What churn? Rust hasn't broken compatibility since 1.0, over a decade ago. These days it feels like rust changes slower than C and C++.
> Either way, I would like to reiterate that the comparison is flawed at a more fundamental level because hash tables and B-trees are different data structures with different performance characteristics. O(1) average lookup vs O(log n) with cache-friendly ordered traversal. These are not interchangeable.
They're mostly interchangeable when used as a map! In rust code, in most cases you can just replace HashMap with BTreeMap. In practice, O(log n) and O(1) are very similar bounds owing to how slowly log(n) grows with respect to n. Cache locality often matters much more than a O(log n) factor in your algorithm.
If you read the actual article, you'll see that Cantrill benchmarked his library using rust's b-tree and hash table implementation. Both maps outperformed his C based hash table implementation.
> Neither tells you anything about Rust vs C.
It tells you rust's standard library has a faster hash map implementation than Bryan Cantrill. If you need a hash table, you're almost certainly better off using rust than rolling your own in C.
One point of clarification: the C version does not have (and never had) a hash table; the C version had a BST (an AVL tree). Moreover, the "Rust hash table implementation" is in fact still B-tree based; the hash table described in the post is a much more nuanced implementation detail. The hash table implementation has really nothing to do with the C/Rust delta -- which is entirely a BST/B-tree delta. As I described in the post, implementing a B-tree in C is arduous -- and implementing a B-tree in C as a library would be absolutely brutal (because a B-tree relies on moving data). As I said in the piece, the memory safety of Rust is very much affecting performance here: it allows for the much more efficient data structure implementation.
I wouldn't consider implementing a B-tree in C any more "arduous" than implementing any other notable container/algorithm in C, nor would making a library be "brutal" as moving data really isn't an issue. Libraries are available if you need them.
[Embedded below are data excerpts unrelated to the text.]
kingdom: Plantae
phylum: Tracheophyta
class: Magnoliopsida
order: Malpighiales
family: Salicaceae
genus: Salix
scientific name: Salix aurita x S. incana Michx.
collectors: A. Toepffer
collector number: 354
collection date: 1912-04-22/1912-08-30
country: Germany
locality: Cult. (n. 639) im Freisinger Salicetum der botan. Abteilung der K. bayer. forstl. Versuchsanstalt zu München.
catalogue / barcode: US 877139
Quite frankly, writing the same in Rust seems far, far more "arduous", and you'd only realistically be writing something using BTreeMap because someone else did the work for you.
However, being right there in std makes use much easier than searching around for an equivalent library to pull into your C codebase. That's the benefit.
I don't often do this, but I'm sorry, you don't know what you're talking about. If you bother to try looking for B-tree libraries in C, you will quickly find that they are either (1) the equivalent of undergraduate projects that are not used in production systems or (2) woven pretty deeply into a database implementation. This is because the memory model of C makes a B-tree library nasty: it will either be low performance or a very complicated interface -- and it is because moving data is emphatically an issue.
Can you mention 3 cases of breakage the language has had in the last, let's say, 5 years? I've had colleagues in different companies responsible for updating company-wide language toolchains tell me that in their experience updating Rust was the easiest of their bunch.
> edition migrations
One can write Rust 2015 code today and have access to pretty much every feature from the latest version. Upgrading editions (at your leisure) can be done most of the time just by using rustfix, but even if done by hand, the idea that they are onerous is overstating their effect.
Last time I checked there were <100 checks in the entire compiler for edition gates, with many checks corresponding to the same feature. Adding support for new features that doesn't affect prior editions and by extension existing code (like adding async await keywords, or support for k# and r# tokens) is precisely the point of editions.
And especially having performant and actively maintained default choices built in. With C, as described in the post you responded to, you'll typically end up building a personal collection of dusty old libraries that work well enough for most of the time.